Using this, we can do a MCMC using the Metropolis-Hastings algorithm to infer the values of β and γ from daily case counts. Let’s first describe the parameters we wish to infer, giving a minimum, maximum. For γ we will also apply a gamma prior with shape 1 and rate 0.2: Γ(1, 0.2):
beta <- mcstate::pmcmc_parameter("beta", 0.2, min = 0)

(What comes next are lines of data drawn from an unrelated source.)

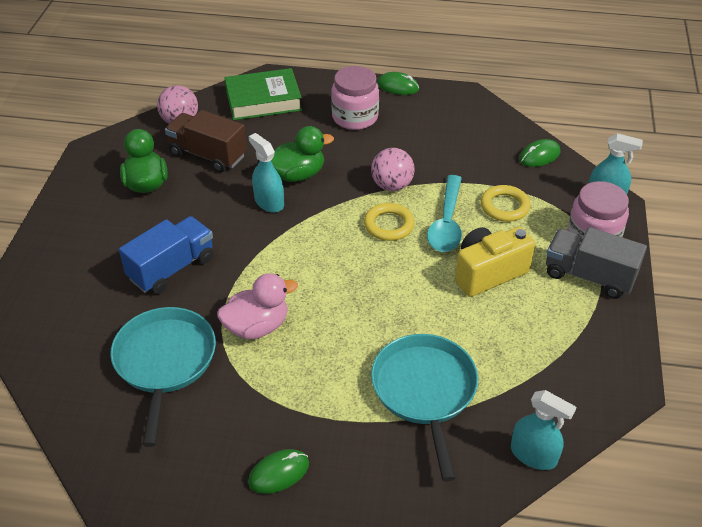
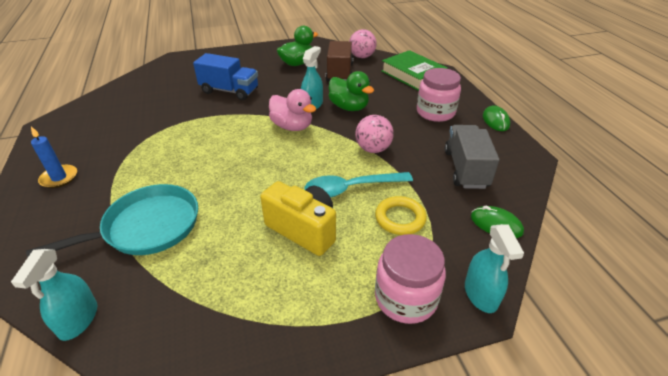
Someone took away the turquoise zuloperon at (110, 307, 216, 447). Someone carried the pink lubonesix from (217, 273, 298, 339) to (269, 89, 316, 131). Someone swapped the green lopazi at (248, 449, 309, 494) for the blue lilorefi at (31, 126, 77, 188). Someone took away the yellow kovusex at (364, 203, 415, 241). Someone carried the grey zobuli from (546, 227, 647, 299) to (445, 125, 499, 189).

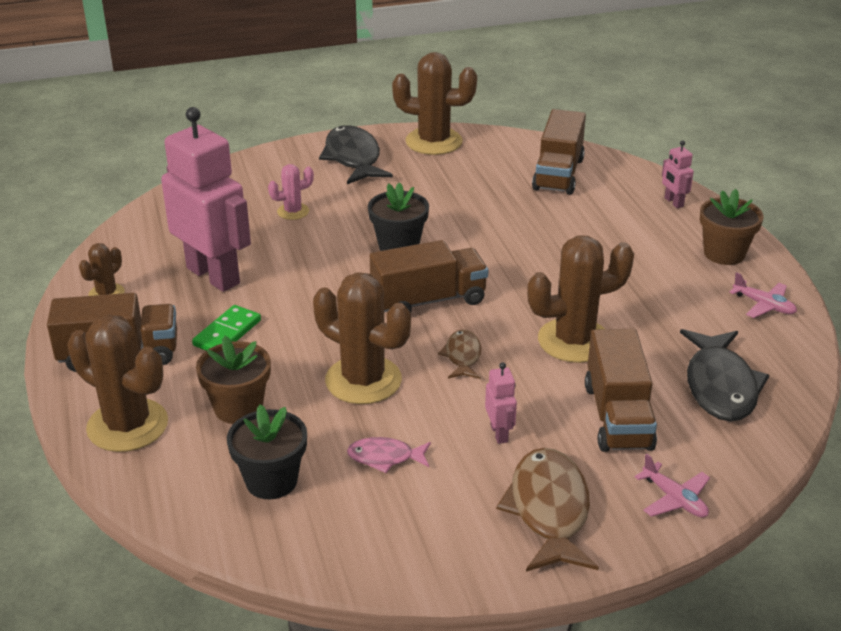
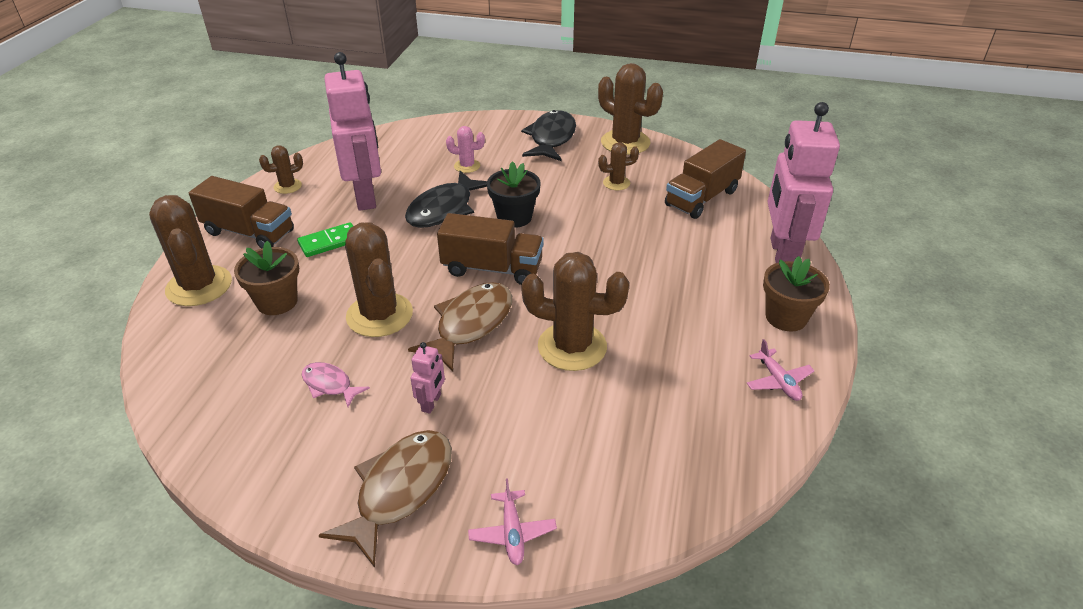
Someone took away the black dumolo at (227, 404, 307, 499). Someone scaled the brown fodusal at (438, 330, 481, 379) by 1.85. Someone took away the brown zobuli at (585, 329, 657, 452). Someone scaled the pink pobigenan at (662, 140, 694, 208) by 2.44. Someone carried the black fodusal from (680, 329, 769, 422) to (405, 171, 487, 228). Someone put down the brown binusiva at (598, 142, 639, 190).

gamma <- mcstate::pmcmc_parameter("gamma", 0.1, min = 0, prior = function(p)
dgamma(p, shape = 1, scale = 0.2, log = TRUE))
proposal_matrix <- diag(0.1, 2)
mcmc_pars <- mcstate::pmcmc_parameters$new(list(beta = beta, gamma = gamma),
proposal_matrix)
The proposals for each MCMC step are also set here. Proposals are drawn from a multi-variate normal distribution, with the variance-covariance matrix set here. In this case we have simply set βn + 1 ∼ N(βn, 0.01) and γn + 1 ∼ N(γn, 0.01) so there is no covariance. We show how to improve this below.
Note that in this very simple case, the parameters that our model
takes as input (alpha
and beta
) happen to be
exactly the same as the ones that we are interested in inferring. For
nontrivial models this is very unlikely to the case, see the section
“Parameter transformations” in ?mcstate::pmcmc_parameter
for details on how to cope with this.
The sampler can now be run using these parameters, and the particle filter defined above.
Taking 50 steps on a single chain:
control <- mcstate::pmcmc_control(
n_steps,
save_state = TRUE,
save_trajectories = TRUE,
progress = TRUE)
pmcmc_run <- mcstate::pmcmc(mcmc_pars, filter, control = control)
#> Running chain 1 / 1
#> Finished 50 steps in 0.8 secs
plot_particle_filter(pmcmc_run$trajectories$state, true_history, incidence$day)
We also provide some basic tools for dealing with this output, before running prediction (see below). We can remove burn-in and thin the four chains as follows:
processed_chains <- mcstate::pmcmc_thin(pmcmc_run, burnin = n_burnin, thin = 2)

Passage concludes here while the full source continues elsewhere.